Сережик (Даниелян) - страница 51

– Но даже если он не умрет, то уголовное дело возбудят за хулиганство, – говорил отец, сжав зубы.

В общем, хотя уже было светло, я лег спать – с тяжелым грязным камнем на сердце. Это был как будто тот самый камень, который угодил в голову несчастному милиционеру. Надо же… Еще вчера была суббота, мы хотели на речку и ничего не предвещало беды, а сейчас – полный кавардак, хаос, неведение… Как легко испортить жизнь и как трудно ее сделать лучше.

Я ждал приговора. Папы опять дома не было. Вдруг заходит он домой и спокойно говорит, что милиционер не умрет и дело замято. Папа сел на стул, мама дала ему воды и спросила:

– Ты что, министру позвонил? Или откупился?

Папа сказал, что нет, до министра и до взятки дело не дошло. Просто о происшедшем узнала соседка Тома. Араик ей все рассказал. Она позвонила куда надо, сказала кому надо и все уладила. Где это «куда надо», я так и не понял. Это было такое мистическое место, где решается все как надо, и в этом «куда надо» ей сказали, что все в порядке, милиционер не жалуется и это был несчастный случай. Милиция даже денег не захотела содрать с отца. А это было просто невероятно, чтобы менты отказались от папиных денег.

Мама была в шоке. Она была удивлена. Как это она – Тома, у которой нет ни золота, ни мужа, какая-то пьяница с сомнительным поведением – все уладила. Никакой справедливости. Я у мамы на лице увидел не спокойствие после бури, а гнев. Это был гнев советского человека. Гнев, в котором смешивалось личное с общественным, я бы сказал, с государственным. И не знаешь, что в этот момент важнее: то или другое. Мама была растеряна.

Месть

У нас во дворе был мальчик, которого звали Вреж. Много есть странных армянских имен, но имя Вреж означает «месть». Кстати, это распространенное имя в Армении. Думаю, это связано с тяжелой историей народа. Но здесь не будем об этом.

Его звали Вреж – и все. Мальчик был меньше нас. Мы редко его брали в футбольную команду, он разве что играл с нами в «казаки-разбойники», да и то на стороне девчонок. Вреж был нервным ребенком, постоянно устраивал истерики и еще был конфликтным, а я конфликтов всегда избегал. Мы почти не общались.

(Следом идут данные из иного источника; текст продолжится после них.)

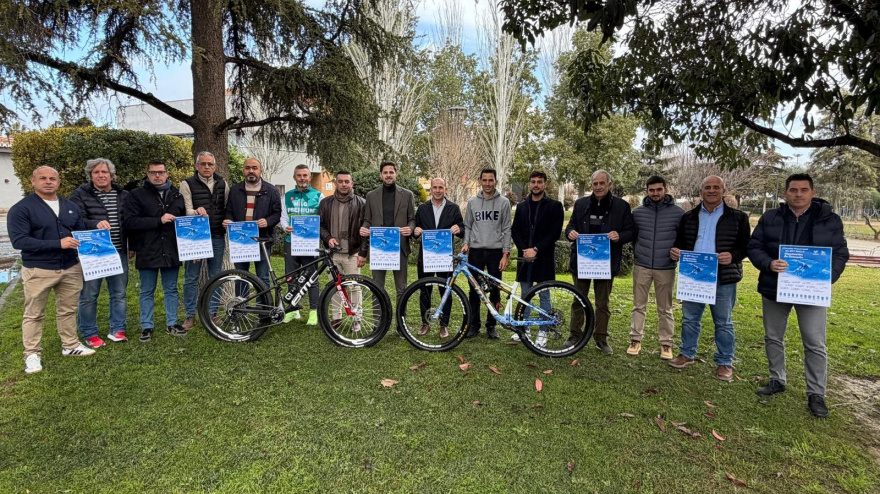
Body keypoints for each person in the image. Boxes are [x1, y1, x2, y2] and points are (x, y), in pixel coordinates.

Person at [748, 173, 849, 418]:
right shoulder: (771, 217)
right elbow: (754, 247)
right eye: (793, 190)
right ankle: (777, 379)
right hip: (774, 287)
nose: (798, 194)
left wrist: (826, 277)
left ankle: (816, 393)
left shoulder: (829, 219)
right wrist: (769, 264)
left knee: (815, 343)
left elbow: (840, 253)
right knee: (773, 337)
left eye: (804, 190)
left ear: (812, 192)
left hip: (811, 291)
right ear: (785, 193)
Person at [8, 166, 95, 373]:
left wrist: (96, 232)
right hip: (39, 269)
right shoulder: (22, 208)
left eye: (53, 178)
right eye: (43, 178)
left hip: (70, 267)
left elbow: (80, 231)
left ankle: (70, 345)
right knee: (34, 314)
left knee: (68, 309)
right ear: (33, 181)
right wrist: (57, 244)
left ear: (59, 182)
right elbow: (19, 241)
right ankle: (32, 354)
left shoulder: (69, 206)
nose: (48, 182)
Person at [669, 175, 750, 382]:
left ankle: (725, 362)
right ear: (701, 192)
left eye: (716, 187)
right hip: (694, 276)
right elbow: (680, 242)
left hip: (723, 277)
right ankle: (687, 354)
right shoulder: (688, 217)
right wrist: (676, 251)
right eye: (707, 187)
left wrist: (733, 256)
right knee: (689, 319)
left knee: (723, 322)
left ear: (723, 191)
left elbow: (746, 247)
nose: (711, 191)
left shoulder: (738, 218)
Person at [564, 170, 635, 353]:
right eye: (595, 184)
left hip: (606, 263)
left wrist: (619, 235)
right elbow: (571, 225)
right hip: (582, 262)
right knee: (578, 299)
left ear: (609, 185)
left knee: (602, 303)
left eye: (602, 183)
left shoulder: (621, 206)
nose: (598, 187)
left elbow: (631, 231)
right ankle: (574, 335)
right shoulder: (580, 205)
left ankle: (601, 338)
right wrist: (570, 232)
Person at [69, 158, 131, 346]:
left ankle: (118, 329)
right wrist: (94, 224)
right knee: (89, 295)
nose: (101, 175)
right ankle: (89, 332)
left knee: (118, 293)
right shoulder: (79, 195)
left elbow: (129, 221)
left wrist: (132, 245)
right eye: (96, 172)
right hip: (92, 254)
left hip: (118, 251)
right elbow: (75, 221)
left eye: (104, 172)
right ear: (90, 175)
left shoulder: (124, 195)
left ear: (111, 175)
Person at [124, 159, 188, 342]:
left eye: (160, 172)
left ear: (167, 173)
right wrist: (158, 220)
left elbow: (184, 223)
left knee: (171, 289)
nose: (157, 176)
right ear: (147, 174)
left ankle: (172, 323)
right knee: (146, 290)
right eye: (153, 172)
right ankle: (147, 326)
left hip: (171, 249)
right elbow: (130, 222)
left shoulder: (176, 195)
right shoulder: (136, 195)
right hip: (147, 249)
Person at [628, 176, 684, 359]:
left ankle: (666, 343)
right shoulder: (637, 213)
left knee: (665, 308)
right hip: (642, 265)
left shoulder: (678, 213)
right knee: (638, 305)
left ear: (665, 189)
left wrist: (679, 250)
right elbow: (632, 236)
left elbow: (683, 238)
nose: (655, 193)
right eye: (651, 190)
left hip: (665, 266)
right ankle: (635, 339)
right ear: (647, 191)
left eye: (659, 189)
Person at [510, 170, 564, 345]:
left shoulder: (554, 206)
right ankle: (523, 328)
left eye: (539, 182)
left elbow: (554, 232)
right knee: (525, 295)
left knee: (544, 296)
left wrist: (536, 249)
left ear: (545, 184)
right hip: (525, 258)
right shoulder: (522, 206)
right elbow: (515, 230)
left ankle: (543, 331)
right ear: (529, 184)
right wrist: (524, 249)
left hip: (543, 258)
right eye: (533, 182)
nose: (535, 185)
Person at [179, 151, 229, 330]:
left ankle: (213, 313)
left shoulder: (222, 183)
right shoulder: (186, 184)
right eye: (203, 164)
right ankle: (190, 316)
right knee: (191, 278)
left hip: (216, 236)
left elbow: (227, 207)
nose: (207, 167)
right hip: (195, 238)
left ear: (215, 166)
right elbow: (186, 210)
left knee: (216, 276)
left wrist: (227, 219)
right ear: (196, 166)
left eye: (210, 164)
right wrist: (195, 212)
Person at [462, 168, 512, 339]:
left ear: (496, 182)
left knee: (495, 289)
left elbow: (507, 229)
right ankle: (474, 325)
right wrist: (466, 243)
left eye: (491, 180)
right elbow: (467, 225)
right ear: (480, 182)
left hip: (495, 251)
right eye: (485, 180)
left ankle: (491, 325)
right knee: (474, 288)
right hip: (475, 250)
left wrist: (506, 253)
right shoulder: (472, 202)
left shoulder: (504, 202)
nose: (488, 183)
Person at [413, 178, 465, 339]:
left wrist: (458, 229)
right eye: (434, 187)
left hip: (444, 256)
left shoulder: (453, 208)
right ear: (431, 190)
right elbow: (415, 226)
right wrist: (416, 230)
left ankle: (444, 325)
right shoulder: (422, 208)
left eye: (440, 187)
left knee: (446, 290)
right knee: (425, 290)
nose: (437, 190)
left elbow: (462, 229)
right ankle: (425, 323)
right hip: (426, 256)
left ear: (445, 189)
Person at [359, 161, 416, 303]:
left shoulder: (407, 195)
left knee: (401, 289)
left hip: (400, 247)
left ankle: (400, 324)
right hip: (379, 247)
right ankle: (378, 324)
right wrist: (365, 228)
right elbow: (368, 219)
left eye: (391, 172)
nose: (388, 175)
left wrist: (410, 228)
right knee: (377, 287)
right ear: (381, 175)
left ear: (396, 174)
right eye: (385, 172)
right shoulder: (371, 196)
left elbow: (412, 220)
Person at [223, 157, 282, 288]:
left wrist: (267, 221)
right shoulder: (235, 190)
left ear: (260, 171)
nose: (251, 171)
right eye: (248, 168)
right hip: (241, 240)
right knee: (241, 277)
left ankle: (263, 306)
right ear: (243, 170)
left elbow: (277, 213)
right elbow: (229, 210)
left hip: (262, 240)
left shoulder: (271, 190)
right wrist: (228, 220)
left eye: (254, 168)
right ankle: (241, 305)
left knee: (263, 277)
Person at [280, 164, 323, 324]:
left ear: (310, 177)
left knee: (312, 278)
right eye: (299, 175)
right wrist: (286, 227)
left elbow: (322, 219)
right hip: (291, 242)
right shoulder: (286, 196)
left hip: (310, 244)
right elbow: (283, 217)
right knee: (291, 277)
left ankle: (314, 311)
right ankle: (292, 309)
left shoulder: (319, 196)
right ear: (294, 178)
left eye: (305, 175)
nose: (302, 178)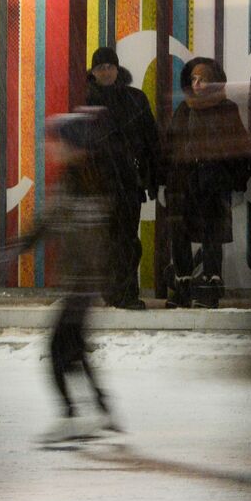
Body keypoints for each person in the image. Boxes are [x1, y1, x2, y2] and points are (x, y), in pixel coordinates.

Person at [0, 109, 118, 444]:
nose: (52, 149)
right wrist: (18, 248)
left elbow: (83, 236)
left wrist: (86, 284)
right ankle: (103, 412)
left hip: (83, 285)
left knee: (57, 348)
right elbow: (50, 222)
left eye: (57, 142)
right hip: (83, 285)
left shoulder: (87, 184)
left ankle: (70, 417)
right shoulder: (76, 178)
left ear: (75, 145)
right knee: (74, 348)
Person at [163, 57, 251, 308]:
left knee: (212, 237)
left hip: (215, 184)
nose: (197, 84)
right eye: (193, 79)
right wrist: (165, 181)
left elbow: (240, 147)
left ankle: (208, 291)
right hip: (184, 184)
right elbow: (171, 147)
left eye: (203, 79)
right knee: (180, 235)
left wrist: (238, 183)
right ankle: (182, 290)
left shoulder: (227, 108)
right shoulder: (185, 109)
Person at [85, 47, 160, 309]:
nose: (105, 71)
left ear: (117, 69)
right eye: (100, 67)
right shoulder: (87, 102)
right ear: (93, 72)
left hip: (128, 181)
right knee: (108, 241)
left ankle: (125, 293)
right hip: (100, 184)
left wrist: (153, 178)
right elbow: (80, 147)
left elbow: (151, 139)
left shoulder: (135, 99)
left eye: (109, 66)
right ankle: (113, 292)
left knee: (126, 240)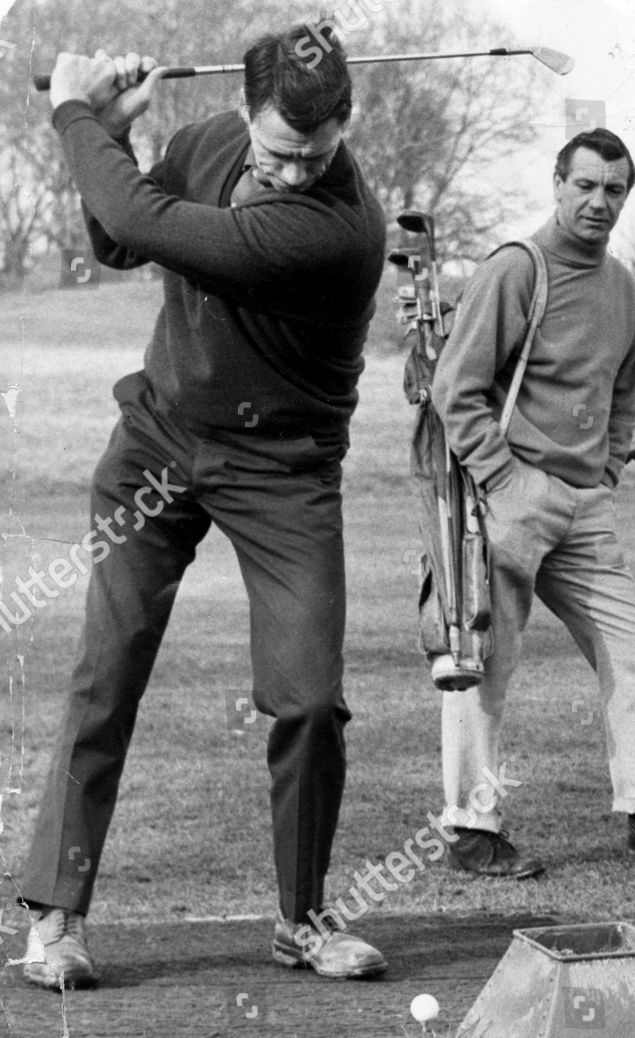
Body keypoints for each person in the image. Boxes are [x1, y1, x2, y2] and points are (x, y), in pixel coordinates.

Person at [15, 29, 390, 988]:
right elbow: (115, 235)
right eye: (276, 150)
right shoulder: (214, 141)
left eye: (315, 152)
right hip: (163, 441)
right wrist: (122, 136)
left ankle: (302, 918)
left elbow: (145, 226)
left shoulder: (337, 230)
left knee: (307, 699)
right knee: (107, 671)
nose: (295, 171)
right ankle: (57, 919)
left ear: (344, 128)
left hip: (284, 468)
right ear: (246, 114)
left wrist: (73, 110)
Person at [430, 127, 635, 875]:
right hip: (507, 503)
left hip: (585, 507)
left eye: (615, 190)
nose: (600, 202)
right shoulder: (517, 268)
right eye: (587, 186)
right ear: (558, 185)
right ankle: (472, 832)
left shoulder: (626, 290)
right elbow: (454, 388)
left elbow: (623, 395)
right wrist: (503, 479)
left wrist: (604, 476)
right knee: (480, 662)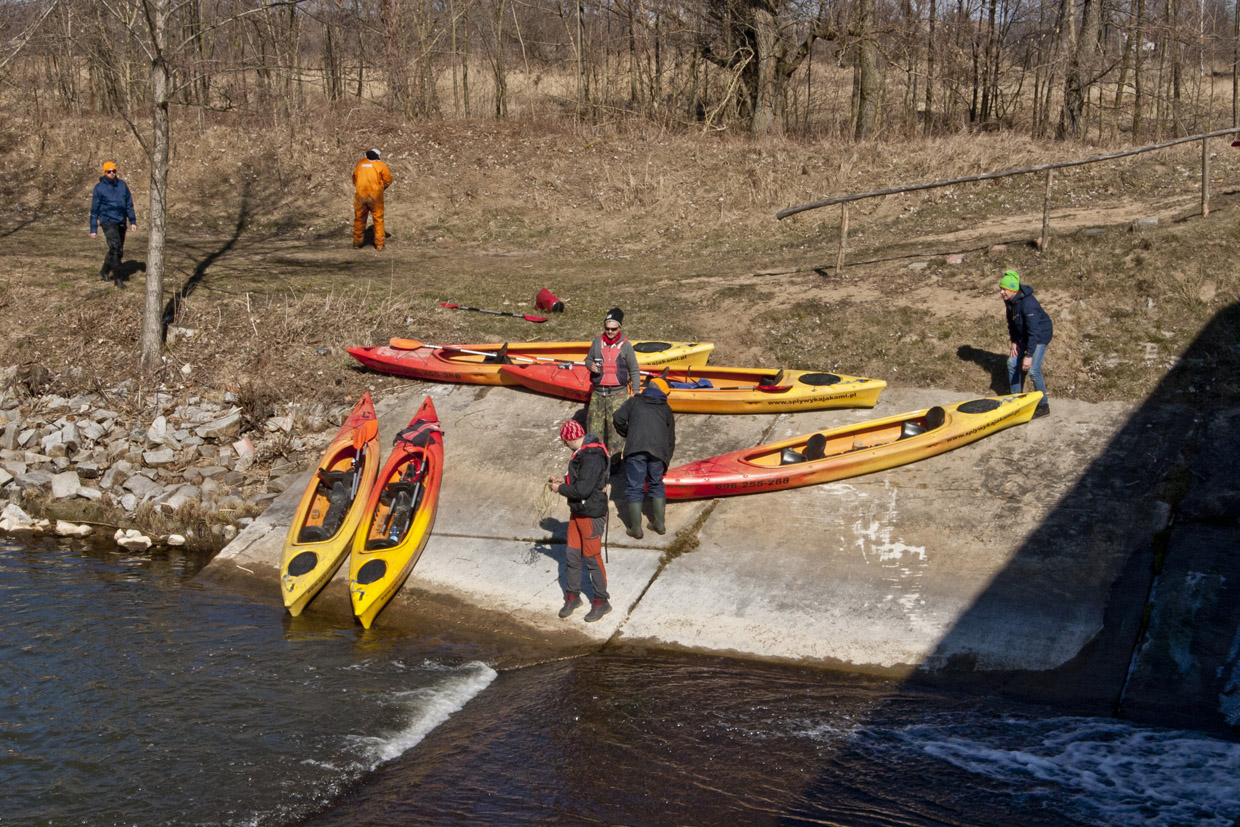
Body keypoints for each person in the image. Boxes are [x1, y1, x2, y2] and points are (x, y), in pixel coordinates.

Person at [547, 419, 612, 622]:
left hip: (591, 514)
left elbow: (583, 490)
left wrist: (560, 489)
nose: (565, 445)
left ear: (571, 438)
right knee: (572, 555)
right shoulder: (582, 453)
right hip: (578, 512)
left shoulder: (592, 457)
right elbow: (580, 481)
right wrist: (563, 481)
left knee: (592, 558)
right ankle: (572, 597)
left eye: (565, 441)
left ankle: (601, 601)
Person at [612, 377, 675, 539]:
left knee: (635, 487)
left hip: (636, 449)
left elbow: (618, 418)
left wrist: (628, 433)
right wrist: (666, 460)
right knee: (656, 484)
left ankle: (636, 529)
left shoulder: (634, 402)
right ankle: (660, 524)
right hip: (658, 452)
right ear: (662, 392)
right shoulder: (665, 409)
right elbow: (671, 438)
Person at [585, 307, 640, 464]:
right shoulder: (597, 342)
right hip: (598, 394)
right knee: (594, 431)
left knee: (616, 433)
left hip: (618, 395)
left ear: (619, 328)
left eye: (613, 329)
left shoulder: (626, 346)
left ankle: (615, 464)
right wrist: (589, 365)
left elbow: (634, 370)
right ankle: (595, 462)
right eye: (607, 328)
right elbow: (588, 359)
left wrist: (636, 392)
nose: (609, 331)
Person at [999, 269, 1053, 418]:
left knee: (1033, 370)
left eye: (1004, 289)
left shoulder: (1028, 304)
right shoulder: (1009, 301)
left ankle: (1043, 406)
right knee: (1012, 363)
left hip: (1039, 336)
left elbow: (1034, 332)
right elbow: (1011, 323)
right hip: (1024, 335)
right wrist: (1014, 341)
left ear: (1013, 289)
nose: (1001, 292)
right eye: (1001, 289)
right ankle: (1016, 401)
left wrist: (1028, 355)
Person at [89, 161, 137, 287]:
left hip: (121, 220)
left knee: (117, 250)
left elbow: (129, 204)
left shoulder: (122, 185)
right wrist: (93, 228)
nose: (111, 173)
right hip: (107, 221)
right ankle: (118, 278)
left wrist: (132, 221)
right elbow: (94, 209)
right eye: (109, 171)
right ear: (104, 173)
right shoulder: (99, 188)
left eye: (113, 171)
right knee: (116, 248)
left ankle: (104, 271)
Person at [352, 148, 393, 250]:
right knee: (378, 219)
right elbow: (388, 179)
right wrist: (381, 187)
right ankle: (379, 245)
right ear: (378, 156)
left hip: (361, 196)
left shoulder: (360, 164)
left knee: (359, 219)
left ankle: (357, 242)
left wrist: (360, 187)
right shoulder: (380, 164)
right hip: (375, 197)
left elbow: (354, 178)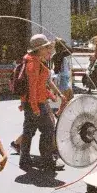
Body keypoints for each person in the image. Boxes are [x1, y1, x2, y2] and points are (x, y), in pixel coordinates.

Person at [19, 34, 64, 172]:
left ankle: (24, 160)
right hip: (36, 104)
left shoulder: (34, 61)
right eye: (45, 47)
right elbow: (32, 88)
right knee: (48, 130)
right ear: (38, 49)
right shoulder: (33, 63)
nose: (48, 50)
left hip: (34, 102)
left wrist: (50, 95)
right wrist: (35, 107)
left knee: (29, 132)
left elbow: (40, 86)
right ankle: (47, 161)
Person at [52, 38, 74, 115]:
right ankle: (59, 113)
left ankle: (66, 112)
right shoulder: (59, 55)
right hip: (62, 78)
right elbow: (71, 51)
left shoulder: (58, 54)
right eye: (63, 45)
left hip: (65, 78)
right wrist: (64, 45)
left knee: (70, 97)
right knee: (66, 98)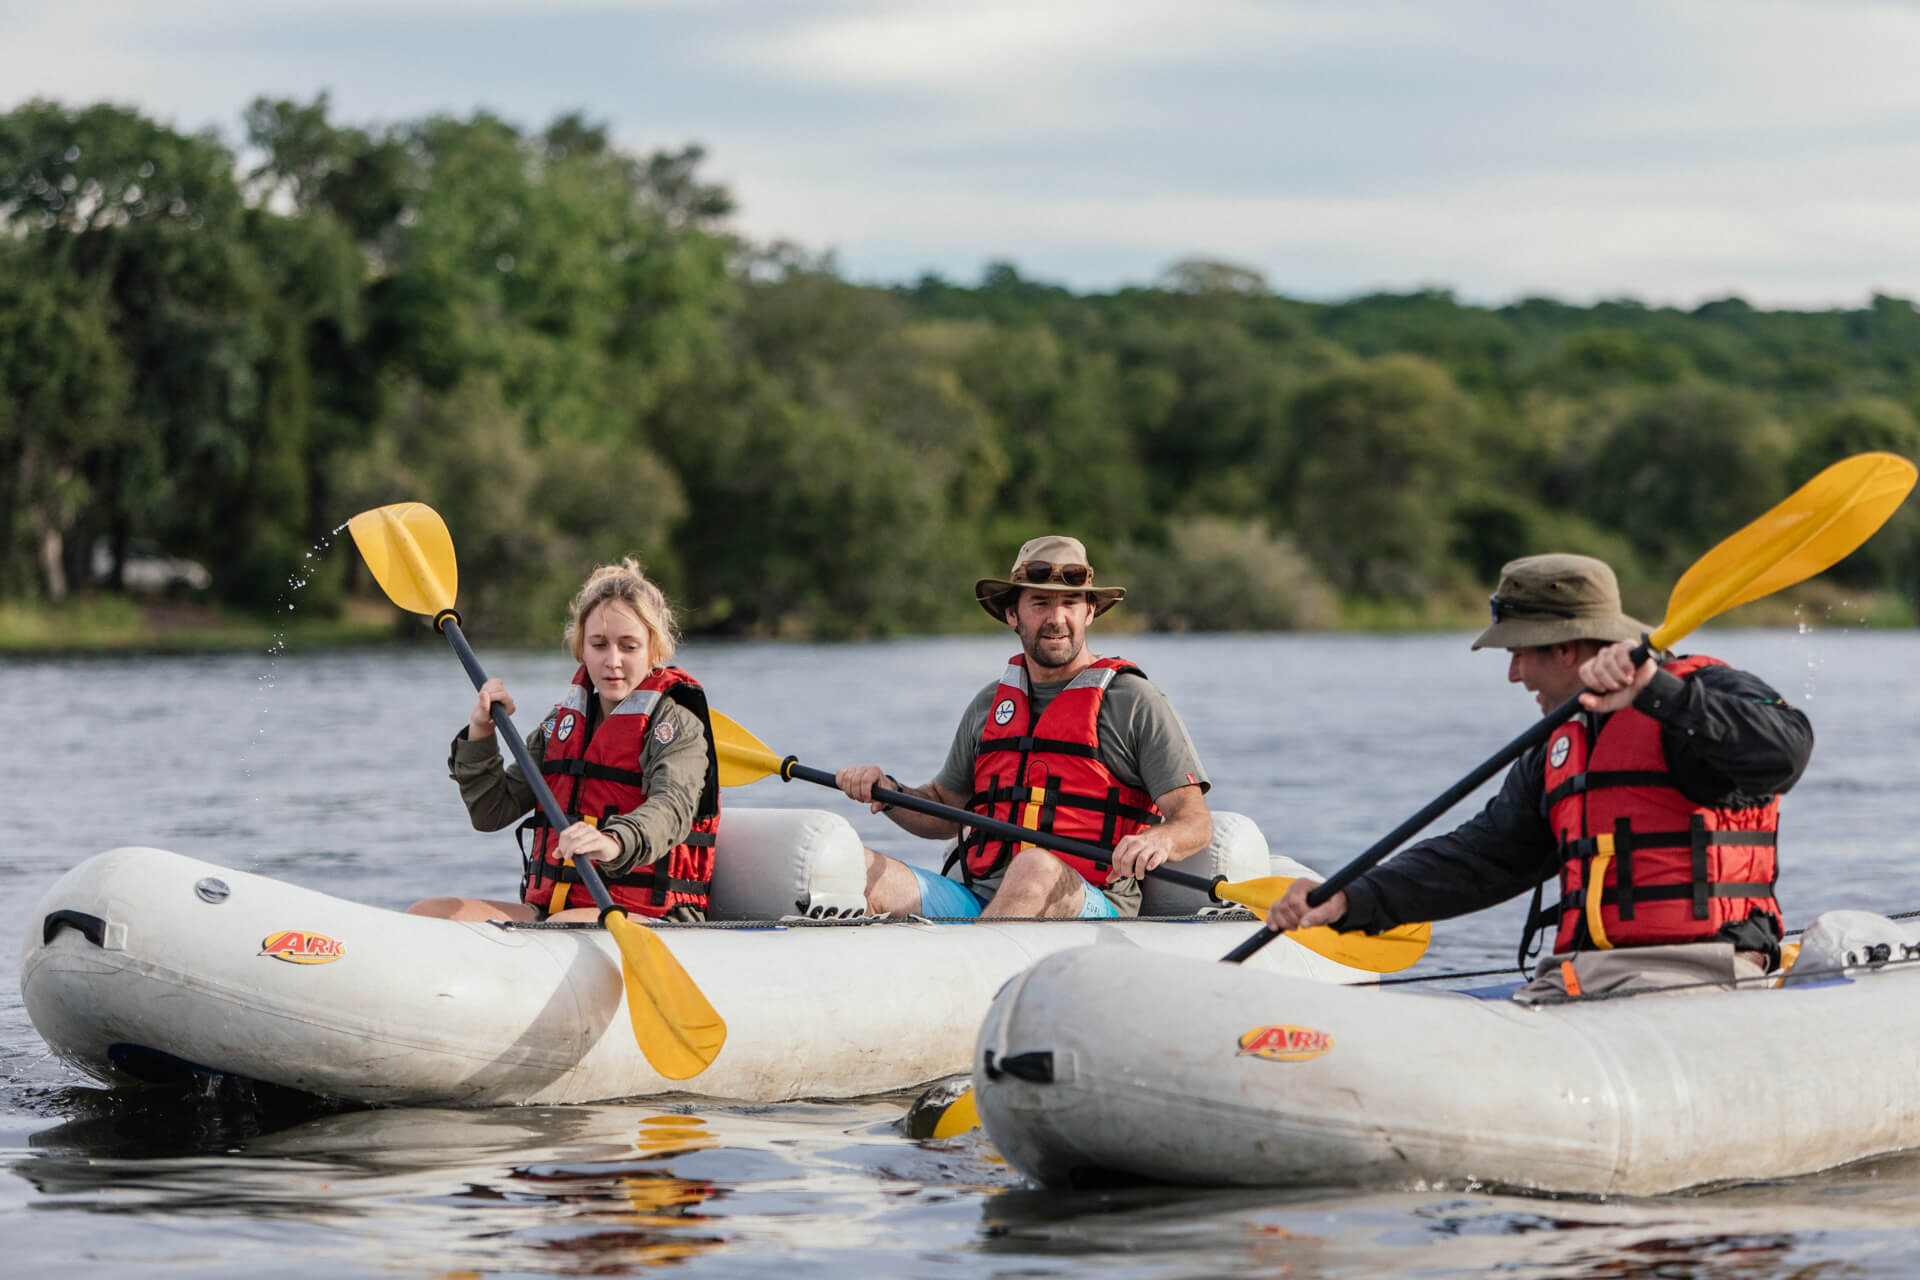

Его мать работала в гастрономе на первом этаже нашего здания: там мы покупали молоко, хлеб, там она нас обвешивала, когда брали сахарный песок или масло. Роптать на эту тему в Советском Союзе было не принято. У нас была магическая формула: все нынче воруют – и я ворую.

Ее муж, отец Врежа, был починителем телевизоров – так мы его называли. У него был маленький чемоданчик с инструментами, светлые кримпленовые брюки, сорочка всегда заправлена за пояс, и усы как у Марчелло Мастроянни. Он был очень худым, а его жена, продавщица Парандзем, весила около центнера. У нее были бицепсы и усики, почти как у мужа. Муж был тихим и трудолюбивым мужичком. У него в Разданском ущелье под нашим зданием был небольшой садик. Он весь день там копался, складывал красивые террасы из камней, ставя их друг на друга, сажал деревья, обрабатывал виноград, а утром шел на работу с чемоданчиком. Он даже сделал для нас всех бетонные ступеньки, по которым мы спускались к тутовым деревьям. Словом, был порядочным семьянином и трудягой.